Starting dead-end test...
- Found 1373 dead-end metabolites.
- Found 1129 reactions incapable of sustaining steady-state fluxes in either direction due to these dead-ends.
- Found 2077 reversible reactions that can only carry steady-state fluxes in a single direction due to dead-ends.
Starting duplicate test...
- Skipping redox duplicates because no redox_pairs and/or proton_ids were provided.
- Found 447 reactions that were some type of duplicate:
- 0 were completely identical to at least one other reaction.

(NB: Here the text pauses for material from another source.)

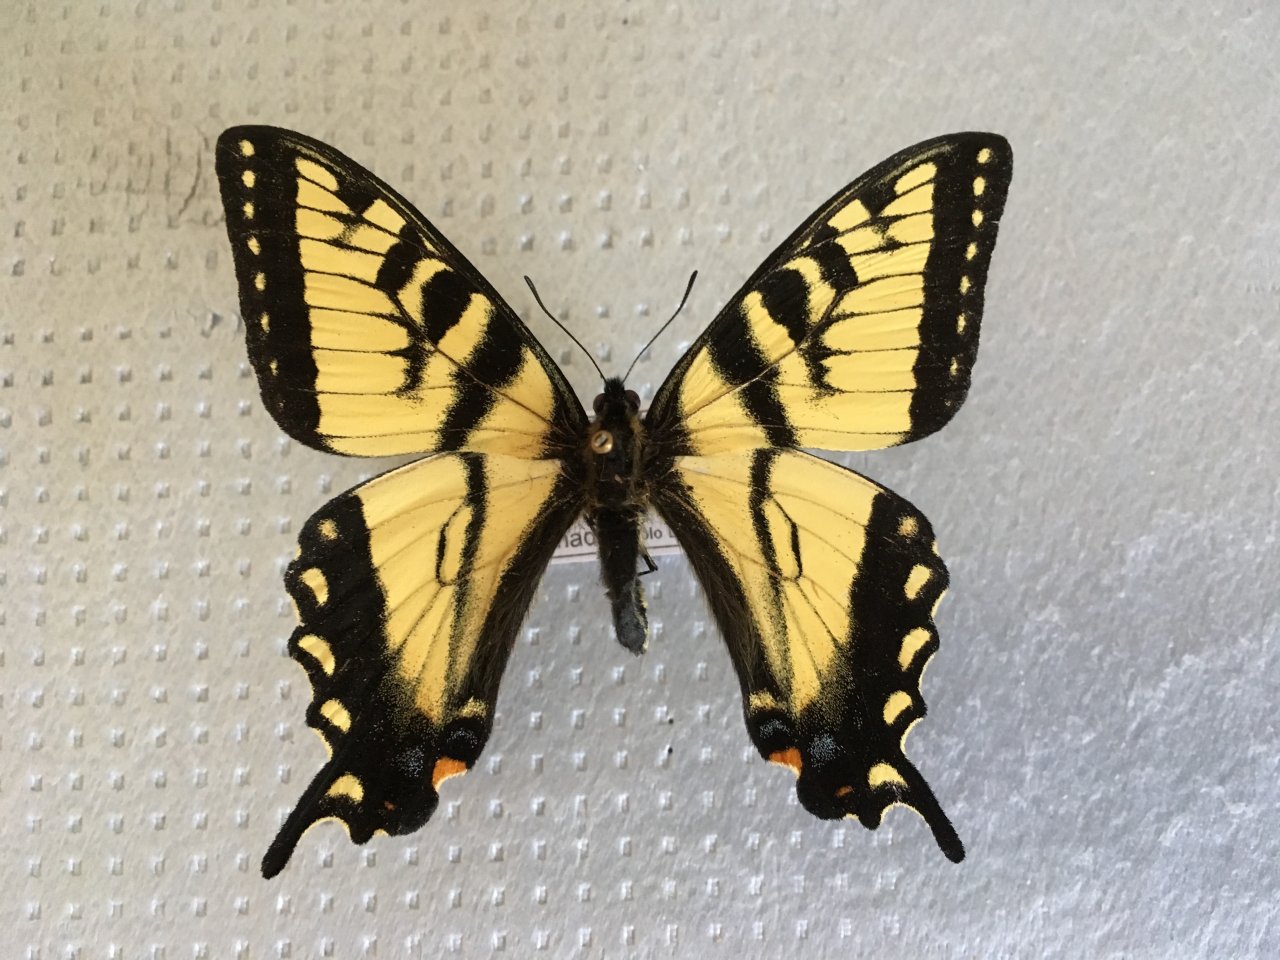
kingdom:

- 13 involve the same metabolites but go in the opposite direction or have the opposite reversibility as at least one other reaction.
- 447 involve the same metabolites but with different coefficients as at least one other reaction.

A more detailed output from this test run is also committed to data/macawResults/macaw_results.csv.

Note: In the case of multiple test runs, this post will be edited.